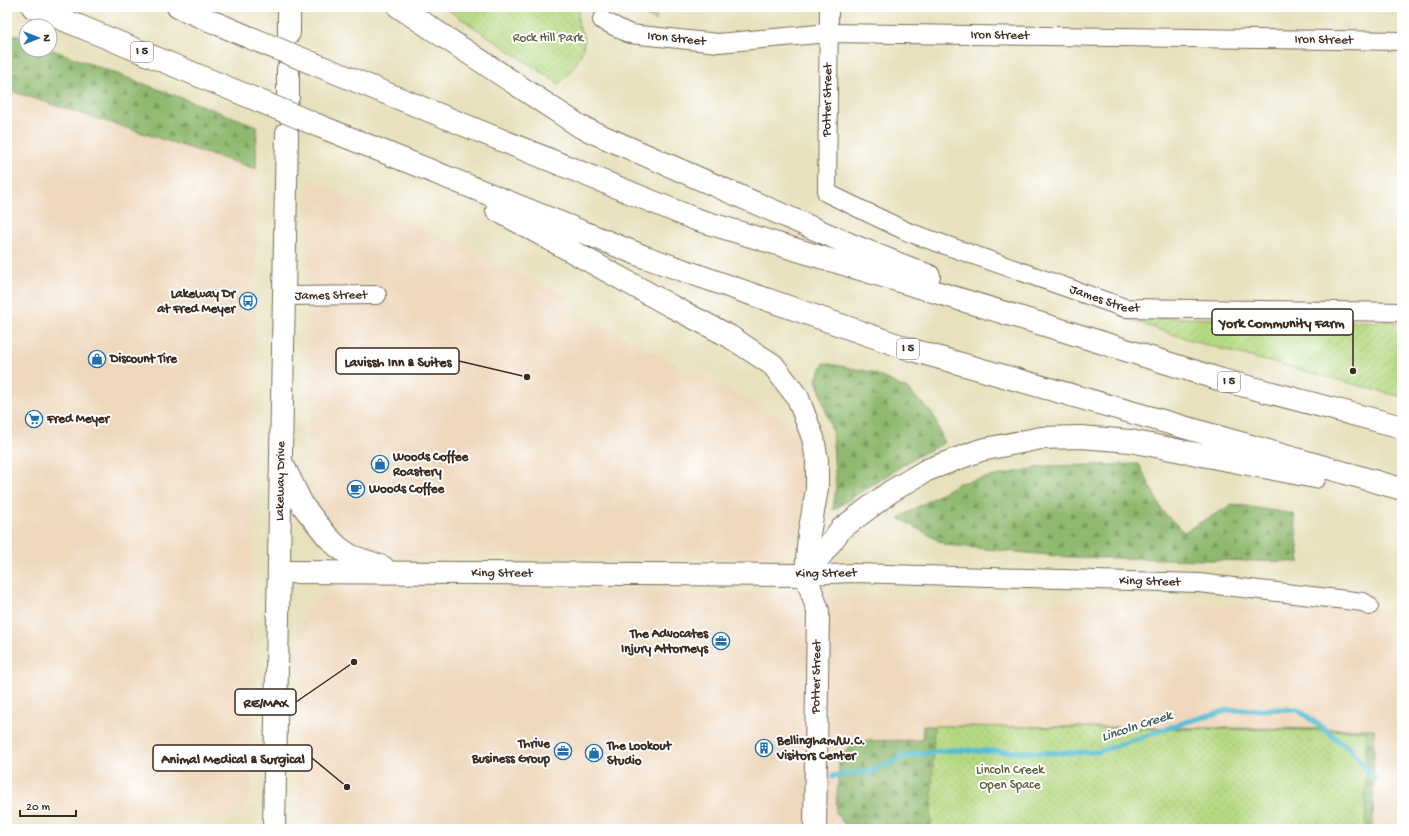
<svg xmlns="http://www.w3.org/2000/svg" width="1409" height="836" font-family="'Gochi Hand',sans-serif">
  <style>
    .built { fill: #eed7bb }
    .forest { fill: url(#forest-firs); stroke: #667247 }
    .park { fill: url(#park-dots); stroke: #788250 }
    .garden { fill: url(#garden-furrows); stroke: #788250 }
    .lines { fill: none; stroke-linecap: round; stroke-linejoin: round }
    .stream { stroke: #55bdd2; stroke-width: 5.5 }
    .minor-casing { stroke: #786a56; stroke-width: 20 }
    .tertiary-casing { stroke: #786a56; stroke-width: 24 }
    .secondary-casing { stroke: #786a56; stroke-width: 24 }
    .motorway-casing { stroke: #786a56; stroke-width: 24 }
    .minor { stroke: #fff; stroke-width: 18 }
    .tertiary { stroke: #fff; stroke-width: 22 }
    .secondary { stroke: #fff; stroke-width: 22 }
    .motorway { stroke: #fff; stroke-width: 22 }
    .motorway-bridge-casing { stroke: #786a56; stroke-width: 24; stroke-linecap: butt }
    .motorway-bridge { stroke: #fff; stroke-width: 22 }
    .labels { text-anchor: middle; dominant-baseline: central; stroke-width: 4; stroke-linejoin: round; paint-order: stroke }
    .shield { fill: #fff; stroke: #766a62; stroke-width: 1 }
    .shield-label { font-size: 12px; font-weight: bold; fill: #3b2a1e }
    .street-label { font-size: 13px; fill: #3b2a1e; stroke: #fff }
    .park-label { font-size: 13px; fill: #605f3c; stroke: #fff }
    .poi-label { font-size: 13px; font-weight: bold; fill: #3b2a1e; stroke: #fff; text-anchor: start }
    .water-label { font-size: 14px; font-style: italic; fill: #445d5d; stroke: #fff }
    .leader { fill: none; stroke: #3b2a1e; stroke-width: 1.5 }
    .callout-dot { fill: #3b2a1e; stroke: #fff; stroke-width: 1.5 }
    .callout { fill: #fff; stroke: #3b2a1e; stroke-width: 1.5 }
    .callout-label { font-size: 14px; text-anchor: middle; font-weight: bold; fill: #3b2a1e }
  </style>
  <defs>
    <pattern id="forest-firs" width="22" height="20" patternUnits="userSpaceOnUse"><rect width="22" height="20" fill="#90b970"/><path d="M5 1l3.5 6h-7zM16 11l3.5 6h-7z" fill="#77975b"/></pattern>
    <pattern id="park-dots" width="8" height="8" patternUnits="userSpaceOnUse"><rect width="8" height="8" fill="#b5d982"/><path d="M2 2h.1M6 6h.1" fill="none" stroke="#9dba70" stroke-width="1.8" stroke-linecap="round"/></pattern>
    <pattern id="garden-furrows" width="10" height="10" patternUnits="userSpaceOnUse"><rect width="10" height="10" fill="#b5d982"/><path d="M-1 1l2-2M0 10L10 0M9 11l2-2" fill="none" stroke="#9dba70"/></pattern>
  </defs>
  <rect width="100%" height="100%" fill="#fff"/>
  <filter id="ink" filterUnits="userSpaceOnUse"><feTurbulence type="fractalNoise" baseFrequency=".025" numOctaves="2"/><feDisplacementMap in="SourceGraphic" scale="8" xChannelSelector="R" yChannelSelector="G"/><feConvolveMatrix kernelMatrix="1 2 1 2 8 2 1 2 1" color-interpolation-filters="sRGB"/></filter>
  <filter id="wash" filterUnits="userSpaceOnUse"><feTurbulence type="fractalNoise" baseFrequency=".012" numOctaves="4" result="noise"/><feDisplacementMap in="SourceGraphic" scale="16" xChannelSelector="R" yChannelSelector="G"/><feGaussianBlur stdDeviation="0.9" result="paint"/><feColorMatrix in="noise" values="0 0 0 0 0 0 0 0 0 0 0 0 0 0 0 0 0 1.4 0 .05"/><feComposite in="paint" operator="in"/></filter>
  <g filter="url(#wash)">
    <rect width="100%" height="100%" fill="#e8e1be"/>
    <path class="built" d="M7,90L256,169L251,789L248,801L242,811L230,817L218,819L7,815Z
      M309,179L566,295L573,312L800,427L806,454L807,483L803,517L792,543L781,554L754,561L737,563L731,558L398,555L375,552L356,547L340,537L316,506L311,486L307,327Z
      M338,588L775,593L845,598L1335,608L1402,607V829H1012L836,827L783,829L327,826L316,824L307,817L300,807L298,795L300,632L305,616L313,604L323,593Z"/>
    <path class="forest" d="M7,32L26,39V50H50V49L257,126L256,169L7,90Z
      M824,363L871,372L907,389L933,414L944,443L914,458L833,510L836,486L832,431L816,379Z
      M1139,464L1163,512L1184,532L1233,504L1294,514L1300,562L1068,557L946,545L899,518L959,483L1047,466Z
      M923,726L1374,729L1373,829H1107L845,825L836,813L839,760L854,741L922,740Z"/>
    <path class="park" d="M444,7H580C576,19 578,28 585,38C581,62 574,67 559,84Z
      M628,7H657L656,21Z
      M934,726L1366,731L1365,829L931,828Z"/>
    <path class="garden" d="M1121,317L1402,322V397L1206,345Z"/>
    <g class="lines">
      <path class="stream" d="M833,776L871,771L905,756L950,750L1052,753L1098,752L1186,722L1229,710L1297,709L1349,748L1375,778"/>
    </g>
  </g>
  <g filter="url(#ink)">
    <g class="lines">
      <defs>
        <g id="minor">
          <path id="s1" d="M829,7L827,193L908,232L1125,308L1402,312"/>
          <path id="s2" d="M602,20L630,34L718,43L829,33L1402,41"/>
          <path id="s3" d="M284,296L377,295"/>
          <path id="s4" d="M806,575L854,573L1199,583L1363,602L1369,606"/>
        </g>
        <path id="tertiary" d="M806,575L818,611L815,829"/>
        <g id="secondary">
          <path d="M289,33V7"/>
          <path d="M288,97V69"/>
          <path d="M284,467L303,506L327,536L338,547L351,556L383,567"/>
          <path id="s5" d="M280,572L806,575"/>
          <path id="s6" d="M274,829L287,133"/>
        </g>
        <path id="motorway" d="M33,7L250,97
          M178,7L251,38
          M399,7L581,127L854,246L929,276
          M317,65L695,219L1058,329L1222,380L1402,427
          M317,125L645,257L912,350L1402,489
          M497,210L671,306L729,336L773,365L798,398L813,438L817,460V489L809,534L806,575
          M806,575L841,529L890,492L927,470L981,450L1041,438L1081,437L1130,441L1315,477"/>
      </defs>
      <use href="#minor" class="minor-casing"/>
      <use href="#tertiary" class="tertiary-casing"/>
      <use href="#secondary" class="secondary-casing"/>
      <use href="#motorway" class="motorway-casing"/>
      <use href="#minor" class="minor"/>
      <use href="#tertiary" class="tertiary"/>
      <use href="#secondary" class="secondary"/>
      <use href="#motorway" class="motorway"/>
      <defs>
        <path id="motorway-bridge" d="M251,38L317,65
          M250,97L317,125"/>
      </defs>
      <use href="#motorway-bridge" class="motorway-bridge-casing"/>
      <use href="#motorway-bridge" class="motorway-bridge"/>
    </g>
  </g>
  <defs>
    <symbol id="bus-ring" viewBox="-11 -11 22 22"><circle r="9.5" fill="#fff" stroke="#1f6fb2" stroke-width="1.5"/><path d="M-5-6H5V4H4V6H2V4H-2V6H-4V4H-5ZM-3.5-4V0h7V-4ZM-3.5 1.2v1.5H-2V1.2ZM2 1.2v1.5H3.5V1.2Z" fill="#1f6fb2"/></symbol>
    <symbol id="shop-ring" viewBox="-11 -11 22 22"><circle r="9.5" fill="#fff" stroke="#1f6fb2" stroke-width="1.5"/><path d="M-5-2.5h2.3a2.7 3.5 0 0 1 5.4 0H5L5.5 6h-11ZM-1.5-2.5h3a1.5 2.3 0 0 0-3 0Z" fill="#1f6fb2"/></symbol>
    <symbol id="supermarket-ring" viewBox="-11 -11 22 22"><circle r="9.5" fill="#fff" stroke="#1f6fb2" stroke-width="1.5"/><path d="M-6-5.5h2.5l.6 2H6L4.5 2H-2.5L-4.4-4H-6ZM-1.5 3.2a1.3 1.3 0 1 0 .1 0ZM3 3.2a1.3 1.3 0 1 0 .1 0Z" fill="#1f6fb2"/></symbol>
    <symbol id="cafe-ring" viewBox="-11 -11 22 22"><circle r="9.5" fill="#fff" stroke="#1f6fb2" stroke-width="1.5"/><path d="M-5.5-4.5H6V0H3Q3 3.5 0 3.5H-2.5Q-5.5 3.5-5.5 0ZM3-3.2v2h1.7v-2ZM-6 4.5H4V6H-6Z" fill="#1f6fb2"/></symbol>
    <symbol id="office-ring" viewBox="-11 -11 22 22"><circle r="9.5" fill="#fff" stroke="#1f6fb2" stroke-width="1.5"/><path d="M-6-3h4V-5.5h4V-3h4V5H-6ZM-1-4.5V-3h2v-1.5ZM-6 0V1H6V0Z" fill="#1f6fb2"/></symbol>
    <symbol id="building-ring" viewBox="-11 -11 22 22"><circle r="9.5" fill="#fff" stroke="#1f6fb2" stroke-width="1.5"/><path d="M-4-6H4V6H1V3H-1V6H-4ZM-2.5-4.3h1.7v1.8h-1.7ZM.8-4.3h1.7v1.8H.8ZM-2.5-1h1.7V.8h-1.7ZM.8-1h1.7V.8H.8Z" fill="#1f6fb2"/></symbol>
  </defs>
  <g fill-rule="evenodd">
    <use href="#bus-ring" x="238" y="291" width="20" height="20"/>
    <use href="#shop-ring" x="87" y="349" width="20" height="20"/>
    <use href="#supermarket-ring" x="24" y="409" width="20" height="20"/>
    <use href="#shop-ring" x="370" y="454" width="20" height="20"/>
    <use href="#cafe-ring" x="346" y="479" width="20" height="20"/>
    <use href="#office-ring" x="711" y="631" width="20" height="20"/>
    <use href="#building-ring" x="754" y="738" width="20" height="20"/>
    <use href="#office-ring" x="553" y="741" width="20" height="20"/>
    <use href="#shop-ring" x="584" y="743" width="20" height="20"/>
  </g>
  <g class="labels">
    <g class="shield">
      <rect x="131" y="42" width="22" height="20" rx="3"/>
      <rect x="897" y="339" width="22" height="20" rx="3"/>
      <rect x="1218" y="372" width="22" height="20" rx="3"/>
    </g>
    <g class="shield-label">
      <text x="142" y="52">I 5</text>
      <text x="908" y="349">I 5</text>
      <text x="1229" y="382">I 5</text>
    </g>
    <g class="street-label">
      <text stroke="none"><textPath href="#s2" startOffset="402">Iron Street</textPath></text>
      <text stroke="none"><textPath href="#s2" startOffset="78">Iron Street</textPath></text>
      <text stroke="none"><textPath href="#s2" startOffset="726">Iron Street</textPath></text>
      <text transform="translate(828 100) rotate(-89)">Potter Street</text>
      <text stroke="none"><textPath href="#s3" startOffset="47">James Street</textPath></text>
      <text stroke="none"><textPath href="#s1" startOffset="484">James Street</textPath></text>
      <text stroke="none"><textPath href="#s6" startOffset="348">Lakeway Drive</textPath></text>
      <text stroke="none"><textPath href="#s5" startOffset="222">King Street</textPath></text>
      <text transform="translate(826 574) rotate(-1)">King Street</text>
      <text stroke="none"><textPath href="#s4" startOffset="344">King Street</textPath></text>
      <text transform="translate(817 677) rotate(-89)">Potter Street</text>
    </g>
    <g class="park-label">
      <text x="548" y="38">Rock Hill Park</text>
      <text x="1010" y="770">Lincoln Creek<tspan x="1010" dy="15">Open Space</tspan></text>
    </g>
    <g class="poi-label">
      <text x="235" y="294" text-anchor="end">Lakeway Dr<tspan x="235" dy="15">at Fred Meyer</tspan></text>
      <text x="110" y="359">Discount Tire</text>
      <text x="47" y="419">Fred Meyer</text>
      <text x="393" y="457">Woods Coffee<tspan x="393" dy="15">Roastery</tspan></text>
      <text x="369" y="489">Woods Coffee</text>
      <text x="708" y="634" text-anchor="end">The Advocates<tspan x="708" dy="15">Injury Attorneys</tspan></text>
      <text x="777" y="741">Bellingham/W.C.<tspan x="777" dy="15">Visitors Center</tspan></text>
      <text x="550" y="744" text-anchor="end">Thrive<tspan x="550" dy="15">Business Group</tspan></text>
      <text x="607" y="746">The Lookout<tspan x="607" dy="15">Studio</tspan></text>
    </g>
    <g class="water-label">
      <text transform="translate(1137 727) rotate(-18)">Lincoln Creek</text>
    </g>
  </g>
  <path class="leader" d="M1353 371L1353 322M527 377L459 361M354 662L296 702M347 787L312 758"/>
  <g class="callout-dot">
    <circle cx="1353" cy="371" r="4"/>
    <circle cx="527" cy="377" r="4"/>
    <circle cx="354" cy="662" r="4"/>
    <circle cx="347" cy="787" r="4"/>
  </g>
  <g class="callout">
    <rect x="1212" y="309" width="141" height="26" rx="4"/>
    <rect x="336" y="348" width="123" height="26" rx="4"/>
    <rect x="235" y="689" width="61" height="26" rx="4"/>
    <rect x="153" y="745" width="159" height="26" rx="4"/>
  </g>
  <g class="callout-label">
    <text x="1282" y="327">York Community Farm</text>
    <text x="398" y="366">Lavissh Inn &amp; Suites</text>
    <text x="266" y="707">RE/MAX</text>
    <text x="233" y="763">Animal Medical &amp; Surgical</text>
  </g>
  <rect width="1409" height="836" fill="none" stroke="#fff" stroke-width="24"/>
  <g transform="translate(38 38) rotate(90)"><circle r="19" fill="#ffffff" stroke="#b1aaa5"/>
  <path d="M0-3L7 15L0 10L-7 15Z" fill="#1f6fb2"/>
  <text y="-6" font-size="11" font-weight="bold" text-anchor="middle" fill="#3b2a1e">N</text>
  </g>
  <path d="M20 810v6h56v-6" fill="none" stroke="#3b2a1e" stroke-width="2"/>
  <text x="26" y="810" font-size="12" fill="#3b2a1e" stroke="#ffffff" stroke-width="3" paint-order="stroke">20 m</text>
</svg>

######

• _WORK ITEM_: Lines holding "fractalNoise" in the data above: copy each of them.

• _REPLY TO THE TASK_:
  <filter id="ink" filterUnits="userSpaceOnUse"><feTurbulence type="fractalNoise" baseFrequency=".025" numOctaves="2"/><feDisplacementMap in="SourceGraphic" scale="8" xChannelSelector="R" yChannelSelector="G"/><feConvolveMatrix kernelMatrix="1 2 1 2 8 2 1 2 1" color-interpolation-filters="sRGB"/></filter>
  <filter id="wash" filterUnits="userSpaceOnUse"><feTurbulence type="fractalNoise" baseFrequency=".012" numOctaves="4" result="noise"/><feDisplacementMap in="SourceGraphic" scale="16" xChannelSelector="R" yChannelSelector="G"/><feGaussianBlur stdDeviation="0.9" result="paint"/><feColorMatrix in="noise" values="0 0 0 0 0 0 0 0 0 0 0 0 0 0 0 0 0 1.4 0 .05"/><feComposite in="paint" operator="in"/></filter>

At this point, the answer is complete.